SUPPLIED MATERIAL
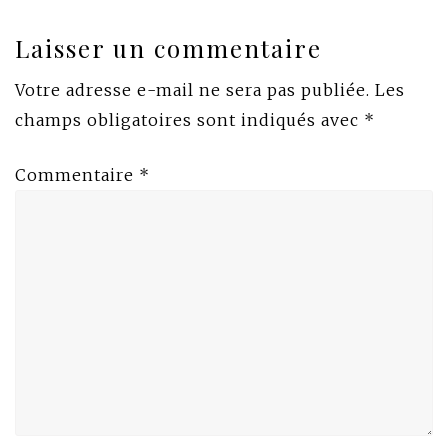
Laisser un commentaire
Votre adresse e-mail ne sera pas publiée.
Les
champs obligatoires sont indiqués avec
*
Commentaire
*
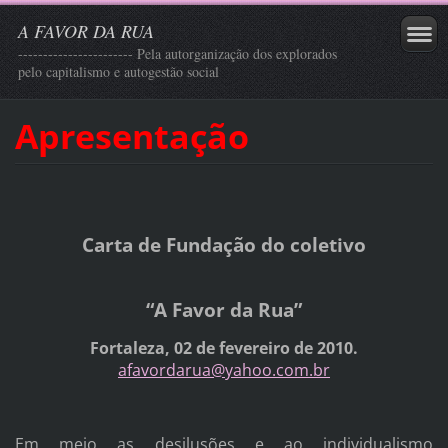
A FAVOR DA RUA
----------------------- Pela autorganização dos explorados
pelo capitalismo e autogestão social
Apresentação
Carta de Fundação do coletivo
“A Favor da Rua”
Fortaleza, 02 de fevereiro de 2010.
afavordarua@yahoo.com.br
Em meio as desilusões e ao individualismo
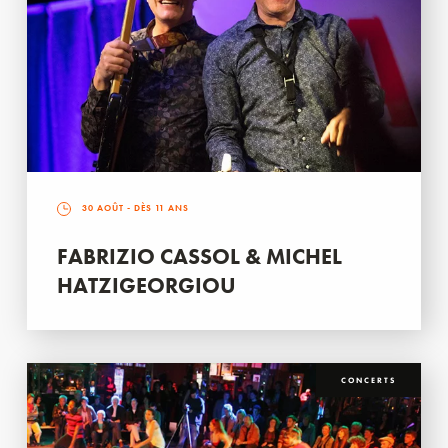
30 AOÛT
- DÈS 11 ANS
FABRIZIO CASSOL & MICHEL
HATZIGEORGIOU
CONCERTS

EXERCISE
With the pictures omitted, the entries are to be transcribed in full, exactly as they appear.

WRITTEN REPLY
Laisser un commentaire
Votre adresse e-mail ne sera pas publiée.
Les
champs obligatoires sont indiqués avec
*
Commentaire
*
A FAVOR DA RUA
----------------------- Pela autorganização dos explorados
pelo capitalismo e autogestão social
Apresentação
Carta de Fundação do coletivo
“A Favor da Rua”
Fortaleza, 02 de fevereiro de 2010.
afavordarua@yahoo.com.br
Em meio as desilusões e ao individualismo
30 AOÛT
- DÈS 11 ANS
FABRIZIO CASSOL & MICHEL
HATZIGEORGIOU
CONCERTS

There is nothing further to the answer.